Mais pourquoi diable cet apôtre du luxe et du raffinement s’est-il compromis un jour dans l’univers du sport grand public version Puma ?  » Je n’ai pas du tout le sentiment de m’être compromis de quelque façon que ce soit, enchaîne Neil Barrett. Encore une fois, le sport a toujours été présent dans mes créations, même lorsque j’étais étudiant à la Sint Martins. Le fait est que j’ai eu moins l’occasion de l’exploiter au cours de mes premières années passées chez Gucci et Prada, et que j’ai plutôt navigué à cette époque dans l’univers du luxe où je n’avais aucune limite de prix. L’opportunité de pouvoir travailler pour une marque de sport qui a un public beaucoup plus large et qui a, quant à elle, de réelles limites de prix est un vrai défi pour moi que je prends véritablement à c£ur. Et puis, j’estime qu’il est beaucoup plus intéressant d’apprendre quelque chose de nouveau, plutôt que de tourner constamment en rond dans le même univers.  »

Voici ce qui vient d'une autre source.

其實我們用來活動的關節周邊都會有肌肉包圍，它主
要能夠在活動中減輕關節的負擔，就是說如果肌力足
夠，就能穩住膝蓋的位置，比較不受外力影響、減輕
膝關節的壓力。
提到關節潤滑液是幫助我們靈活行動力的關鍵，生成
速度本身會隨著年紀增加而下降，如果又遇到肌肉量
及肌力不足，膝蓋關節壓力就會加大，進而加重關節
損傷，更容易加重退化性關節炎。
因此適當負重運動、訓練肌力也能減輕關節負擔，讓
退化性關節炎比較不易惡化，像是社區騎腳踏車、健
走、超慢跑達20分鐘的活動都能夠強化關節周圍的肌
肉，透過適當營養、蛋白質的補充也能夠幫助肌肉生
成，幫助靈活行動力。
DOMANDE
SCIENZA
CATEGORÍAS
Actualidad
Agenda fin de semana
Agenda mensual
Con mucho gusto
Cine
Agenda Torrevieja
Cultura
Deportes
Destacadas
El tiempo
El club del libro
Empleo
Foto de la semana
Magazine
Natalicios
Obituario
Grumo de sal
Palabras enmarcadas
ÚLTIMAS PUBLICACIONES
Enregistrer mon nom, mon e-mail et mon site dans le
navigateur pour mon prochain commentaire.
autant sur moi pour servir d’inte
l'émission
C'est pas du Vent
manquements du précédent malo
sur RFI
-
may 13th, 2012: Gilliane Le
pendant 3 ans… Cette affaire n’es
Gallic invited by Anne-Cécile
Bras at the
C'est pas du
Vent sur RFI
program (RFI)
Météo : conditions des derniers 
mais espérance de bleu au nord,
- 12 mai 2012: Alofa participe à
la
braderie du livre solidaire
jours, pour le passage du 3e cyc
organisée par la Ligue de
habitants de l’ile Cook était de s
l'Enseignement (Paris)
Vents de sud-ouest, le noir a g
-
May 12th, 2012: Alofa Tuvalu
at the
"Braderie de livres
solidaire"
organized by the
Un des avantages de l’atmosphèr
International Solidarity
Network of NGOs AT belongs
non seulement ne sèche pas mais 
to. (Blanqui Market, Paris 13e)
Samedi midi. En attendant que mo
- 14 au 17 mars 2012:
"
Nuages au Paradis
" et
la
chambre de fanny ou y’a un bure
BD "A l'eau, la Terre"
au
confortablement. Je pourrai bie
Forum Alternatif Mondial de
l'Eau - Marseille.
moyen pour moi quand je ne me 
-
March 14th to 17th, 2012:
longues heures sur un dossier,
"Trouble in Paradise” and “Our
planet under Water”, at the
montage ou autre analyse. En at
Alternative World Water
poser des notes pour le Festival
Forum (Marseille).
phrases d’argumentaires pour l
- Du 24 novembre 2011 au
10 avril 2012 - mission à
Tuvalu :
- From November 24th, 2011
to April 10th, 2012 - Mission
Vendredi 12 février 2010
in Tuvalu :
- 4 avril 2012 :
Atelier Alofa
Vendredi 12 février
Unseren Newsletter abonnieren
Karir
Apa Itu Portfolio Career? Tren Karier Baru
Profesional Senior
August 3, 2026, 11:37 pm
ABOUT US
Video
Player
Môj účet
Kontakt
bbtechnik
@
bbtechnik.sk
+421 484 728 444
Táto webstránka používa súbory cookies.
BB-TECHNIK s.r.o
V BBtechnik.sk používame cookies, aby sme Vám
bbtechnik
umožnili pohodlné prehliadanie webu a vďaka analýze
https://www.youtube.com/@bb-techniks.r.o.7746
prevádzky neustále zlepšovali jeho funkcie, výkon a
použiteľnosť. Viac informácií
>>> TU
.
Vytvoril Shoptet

Excepté cette contrainte logique du prix du vêtement, Neil Barrett avoue être totalement libre sur le plan créatif chez Puma. La marque allemande lui fait visiblement confiance et le mariage consommé en l’an 2003 semble être aujourd’hui idyllique. D’ailleurs, le créateur britannique est d’autant plus heureux qu’il s’exprime désormais de deux manières différentes sur le plan textile. Ainsi, si la collection de Puma évoque les sports automobiles pour l’été 2005, la même saison est abordée d’une tout autre façon dans la ligne étiquetée Neil Barrett.  » Ma propre collection reflète une espèce de croissance organique, explique le jeune quadragénaire. Pour l’été prochain, j’ai essayé d’imaginer les vêtements que j’aimerais porter à différents âges de la vie et il en résulte donc une garde-robe évolutive qui passe en revue les silhouettes portées à 20 ans, 40 ans, 60 ans ou encore 80 ans.  »

Une garde-robe résolument élégante et qui explique entre autres le fait que Neil Barrett dispose aujourd’hui de près 300 points de vente pour sa marque éponyme à travers le monde. Un succès qui n’est pas non plus étranger au soutien que lui ont donné, malgré eux, quelques stars du show-biz comme, par exemple, Brad Pitt qui a souvent porté cette marque raffinée lors d’événements mondains.  » C’est l’une de mes plus grandes satisfactions, enchaîne Neil Barrett : voir que mes vêtements sont portés par des gens que je respecte.  » Serait-ce donc là son seul moteur créatif ?  » Bien sûr que non, rétorque le designer. C’est d’abord la passion du vêtement qui me fait avancer. Pour moi, la mode est une façon incroyable et jouissive de vivre ma vie. C’est beaucoup plus qu’un simple travail : c’est une manière de m’exprimer mais qui aide aussi les gens à s’exprimer à leur tour. Car je reste persuadé que les vêtements peuvent aider les gens à se sentir mieux. Quand on porte ce qu’on aime, on se sent bien, on apprécie davantage la vie et on finit par faire rejaillir cela sur son entourage. Le travail du créateur de mode est donc beaucoup moins futile que ce qu’on ne laisse transparaître habituellement. La mode peut véritablement aider à donner de la confiance aux gens et, à terme, à améliorer leur vie. C’est une chose fabuleuse.  »

Alors, Neil Barrett, heureux ?  » Absolument, conclut le Britannique flegmatique. Je vis déjà mes rêves et je n’espère qu’une seule chose : consolider tout ce que je fais aujourd’hui pour que cela dure le plus longtemps possible.  » C’est tout le bien qu’on lui souhaite. Pour la beauté du sport. Et l’élégance féline.